[WHAT TO PRODUCE]: With the material below, print exactly the lines between the line holding "in more clear" and the line holding "this whirlpool of", inclusive. Add nothing else.

[MATERIAL FOR THIS TASK]:
——————
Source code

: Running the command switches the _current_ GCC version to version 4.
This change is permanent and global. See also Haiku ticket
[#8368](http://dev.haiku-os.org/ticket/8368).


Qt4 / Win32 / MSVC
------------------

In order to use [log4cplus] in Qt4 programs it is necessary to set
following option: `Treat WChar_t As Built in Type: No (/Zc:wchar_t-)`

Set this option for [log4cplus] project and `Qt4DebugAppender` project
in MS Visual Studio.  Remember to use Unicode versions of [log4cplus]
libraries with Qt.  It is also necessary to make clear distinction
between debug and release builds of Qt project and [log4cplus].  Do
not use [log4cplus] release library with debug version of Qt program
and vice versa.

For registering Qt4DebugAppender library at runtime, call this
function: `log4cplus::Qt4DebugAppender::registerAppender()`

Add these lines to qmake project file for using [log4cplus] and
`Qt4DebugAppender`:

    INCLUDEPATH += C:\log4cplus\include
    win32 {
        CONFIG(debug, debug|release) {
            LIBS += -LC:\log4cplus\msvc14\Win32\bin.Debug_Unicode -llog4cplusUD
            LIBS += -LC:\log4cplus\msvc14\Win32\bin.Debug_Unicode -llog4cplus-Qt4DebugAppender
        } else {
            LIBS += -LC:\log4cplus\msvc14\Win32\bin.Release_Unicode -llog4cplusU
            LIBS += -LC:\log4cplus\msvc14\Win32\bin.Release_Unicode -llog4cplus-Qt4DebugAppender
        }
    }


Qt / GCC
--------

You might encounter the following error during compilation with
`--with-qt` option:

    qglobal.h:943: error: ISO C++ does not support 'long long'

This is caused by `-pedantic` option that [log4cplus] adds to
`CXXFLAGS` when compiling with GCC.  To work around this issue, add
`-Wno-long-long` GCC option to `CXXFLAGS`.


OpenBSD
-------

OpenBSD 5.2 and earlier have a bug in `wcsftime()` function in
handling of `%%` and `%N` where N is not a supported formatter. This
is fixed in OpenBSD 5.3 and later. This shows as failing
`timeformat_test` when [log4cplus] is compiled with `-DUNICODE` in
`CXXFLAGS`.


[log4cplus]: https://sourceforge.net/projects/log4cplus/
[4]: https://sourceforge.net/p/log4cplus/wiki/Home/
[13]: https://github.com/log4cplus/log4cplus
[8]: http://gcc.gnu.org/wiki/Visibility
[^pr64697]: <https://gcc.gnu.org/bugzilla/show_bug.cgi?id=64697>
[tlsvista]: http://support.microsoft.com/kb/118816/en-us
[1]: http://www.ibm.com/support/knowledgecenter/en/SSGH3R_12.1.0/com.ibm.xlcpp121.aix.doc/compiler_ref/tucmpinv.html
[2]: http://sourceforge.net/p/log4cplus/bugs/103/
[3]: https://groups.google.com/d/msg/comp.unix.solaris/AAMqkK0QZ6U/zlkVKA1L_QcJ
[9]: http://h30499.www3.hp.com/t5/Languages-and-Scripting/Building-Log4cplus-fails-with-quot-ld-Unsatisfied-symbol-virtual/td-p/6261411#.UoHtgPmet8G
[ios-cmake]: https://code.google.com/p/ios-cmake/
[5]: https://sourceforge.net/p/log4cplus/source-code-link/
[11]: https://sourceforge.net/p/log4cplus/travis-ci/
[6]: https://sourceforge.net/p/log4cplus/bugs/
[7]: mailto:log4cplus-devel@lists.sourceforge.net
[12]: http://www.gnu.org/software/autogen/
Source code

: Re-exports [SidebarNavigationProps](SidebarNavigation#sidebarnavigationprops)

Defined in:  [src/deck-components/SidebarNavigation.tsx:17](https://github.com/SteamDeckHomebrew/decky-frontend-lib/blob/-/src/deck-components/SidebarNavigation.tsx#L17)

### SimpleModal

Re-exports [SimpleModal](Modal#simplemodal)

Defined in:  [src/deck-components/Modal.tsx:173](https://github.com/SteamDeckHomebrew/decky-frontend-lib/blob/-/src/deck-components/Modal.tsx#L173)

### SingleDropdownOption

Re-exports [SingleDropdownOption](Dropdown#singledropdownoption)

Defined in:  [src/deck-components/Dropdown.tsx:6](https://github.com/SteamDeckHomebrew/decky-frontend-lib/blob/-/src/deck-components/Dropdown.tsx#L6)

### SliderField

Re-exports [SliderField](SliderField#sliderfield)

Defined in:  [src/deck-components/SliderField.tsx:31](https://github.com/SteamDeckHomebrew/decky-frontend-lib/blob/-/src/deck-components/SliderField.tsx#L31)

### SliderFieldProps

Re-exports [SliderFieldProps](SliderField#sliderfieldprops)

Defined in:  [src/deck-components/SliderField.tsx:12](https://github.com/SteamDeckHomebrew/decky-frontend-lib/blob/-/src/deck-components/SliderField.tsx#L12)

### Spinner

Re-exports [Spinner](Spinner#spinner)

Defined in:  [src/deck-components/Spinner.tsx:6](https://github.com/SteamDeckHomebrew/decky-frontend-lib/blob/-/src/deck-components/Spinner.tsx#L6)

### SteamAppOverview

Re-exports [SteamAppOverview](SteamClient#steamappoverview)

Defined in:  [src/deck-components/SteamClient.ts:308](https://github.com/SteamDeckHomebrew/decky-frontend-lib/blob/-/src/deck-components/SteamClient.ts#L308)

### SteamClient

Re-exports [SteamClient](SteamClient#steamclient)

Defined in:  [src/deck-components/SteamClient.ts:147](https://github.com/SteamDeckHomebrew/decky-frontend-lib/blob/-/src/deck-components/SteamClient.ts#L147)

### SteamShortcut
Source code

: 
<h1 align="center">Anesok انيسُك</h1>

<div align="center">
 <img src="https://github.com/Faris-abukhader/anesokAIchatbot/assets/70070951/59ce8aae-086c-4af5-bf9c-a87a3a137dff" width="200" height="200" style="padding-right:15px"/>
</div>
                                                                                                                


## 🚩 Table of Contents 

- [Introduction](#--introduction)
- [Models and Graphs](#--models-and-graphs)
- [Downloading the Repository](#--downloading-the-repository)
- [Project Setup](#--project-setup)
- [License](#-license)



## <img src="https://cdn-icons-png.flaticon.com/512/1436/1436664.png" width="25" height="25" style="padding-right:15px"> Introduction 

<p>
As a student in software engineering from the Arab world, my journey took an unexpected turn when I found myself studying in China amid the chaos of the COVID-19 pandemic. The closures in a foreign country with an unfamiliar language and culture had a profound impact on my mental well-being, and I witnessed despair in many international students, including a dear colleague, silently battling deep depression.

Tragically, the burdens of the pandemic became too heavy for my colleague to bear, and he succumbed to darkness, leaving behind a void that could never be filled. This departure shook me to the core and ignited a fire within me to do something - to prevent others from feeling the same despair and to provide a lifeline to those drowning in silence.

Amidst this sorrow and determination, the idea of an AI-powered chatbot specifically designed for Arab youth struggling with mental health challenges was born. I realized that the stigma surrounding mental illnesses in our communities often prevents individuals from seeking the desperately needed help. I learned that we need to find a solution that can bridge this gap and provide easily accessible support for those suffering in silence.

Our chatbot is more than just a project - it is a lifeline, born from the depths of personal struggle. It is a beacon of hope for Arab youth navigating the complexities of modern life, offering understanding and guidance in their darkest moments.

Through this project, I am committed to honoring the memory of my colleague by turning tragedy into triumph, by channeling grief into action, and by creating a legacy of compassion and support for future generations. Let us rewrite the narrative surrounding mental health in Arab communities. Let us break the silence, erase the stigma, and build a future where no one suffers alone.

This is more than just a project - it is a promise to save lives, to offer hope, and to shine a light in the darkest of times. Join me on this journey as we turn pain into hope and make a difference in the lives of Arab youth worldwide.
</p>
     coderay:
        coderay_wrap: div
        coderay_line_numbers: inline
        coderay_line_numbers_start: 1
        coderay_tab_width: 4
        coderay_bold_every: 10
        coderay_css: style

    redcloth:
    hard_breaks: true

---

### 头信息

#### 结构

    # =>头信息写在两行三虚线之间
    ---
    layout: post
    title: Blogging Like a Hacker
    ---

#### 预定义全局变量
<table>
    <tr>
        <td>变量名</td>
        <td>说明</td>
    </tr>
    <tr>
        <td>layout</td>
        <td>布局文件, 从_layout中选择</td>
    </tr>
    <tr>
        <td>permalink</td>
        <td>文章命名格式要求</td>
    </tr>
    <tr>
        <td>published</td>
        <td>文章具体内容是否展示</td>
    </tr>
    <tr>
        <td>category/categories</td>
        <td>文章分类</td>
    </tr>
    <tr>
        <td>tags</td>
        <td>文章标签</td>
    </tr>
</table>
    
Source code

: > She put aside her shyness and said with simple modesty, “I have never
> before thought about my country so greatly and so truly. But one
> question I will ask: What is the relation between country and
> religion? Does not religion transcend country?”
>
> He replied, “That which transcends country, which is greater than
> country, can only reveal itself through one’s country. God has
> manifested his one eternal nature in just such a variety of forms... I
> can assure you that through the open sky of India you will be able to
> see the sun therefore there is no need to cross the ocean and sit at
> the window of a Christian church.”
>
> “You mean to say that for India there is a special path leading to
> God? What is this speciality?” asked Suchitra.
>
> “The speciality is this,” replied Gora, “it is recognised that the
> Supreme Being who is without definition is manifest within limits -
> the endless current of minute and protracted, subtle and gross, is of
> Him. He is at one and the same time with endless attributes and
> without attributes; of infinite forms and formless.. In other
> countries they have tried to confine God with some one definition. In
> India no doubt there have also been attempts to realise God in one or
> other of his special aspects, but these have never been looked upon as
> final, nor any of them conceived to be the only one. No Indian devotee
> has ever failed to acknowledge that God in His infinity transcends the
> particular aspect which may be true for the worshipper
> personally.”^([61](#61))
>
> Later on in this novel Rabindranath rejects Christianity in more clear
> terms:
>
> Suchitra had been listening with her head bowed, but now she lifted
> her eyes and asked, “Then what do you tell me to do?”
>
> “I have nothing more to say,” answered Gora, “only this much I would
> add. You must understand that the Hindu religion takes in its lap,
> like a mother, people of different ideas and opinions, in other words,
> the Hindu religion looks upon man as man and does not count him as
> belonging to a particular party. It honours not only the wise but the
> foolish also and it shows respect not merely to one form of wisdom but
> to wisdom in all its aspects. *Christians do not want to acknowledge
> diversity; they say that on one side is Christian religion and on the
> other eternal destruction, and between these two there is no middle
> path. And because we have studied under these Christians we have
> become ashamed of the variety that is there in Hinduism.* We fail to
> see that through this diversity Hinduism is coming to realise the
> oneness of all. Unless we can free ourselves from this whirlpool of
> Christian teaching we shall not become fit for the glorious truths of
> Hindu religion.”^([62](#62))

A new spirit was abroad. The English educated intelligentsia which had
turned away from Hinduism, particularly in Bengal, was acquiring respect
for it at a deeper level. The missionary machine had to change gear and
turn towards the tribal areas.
——————
[EXERCISE RESPONSE]:
> Later on in this novel Rabindranath rejects Christianity in more clear
> terms:
>
> Suchitra had been listening with her head bowed, but now she lifted
> her eyes and asked, “Then what do you tell me to do?”
>
> “I have nothing more to say,” answered Gora, “only this much I would
> add. You must understand that the Hindu religion takes in its lap,
> like a mother, people of different ideas and opinions, in other words,
> the Hindu religion looks upon man as man and does not count him as
> belonging to a particular party. It honours not only the wise but the
> foolish also and it shows respect not merely to one form of wisdom but
> to wisdom in all its aspects. *Christians do not want to acknowledge
> diversity; they say that on one side is Christian religion and on the
> other eternal destruction, and between these two there is no middle
> path. And because we have studied under these Christians we have
> become ashamed of the variety that is there in Hinduism.* We fail to
> see that through this diversity Hinduism is coming to realise the
> oneness of all. Unless we can free ourselves from this whirlpool of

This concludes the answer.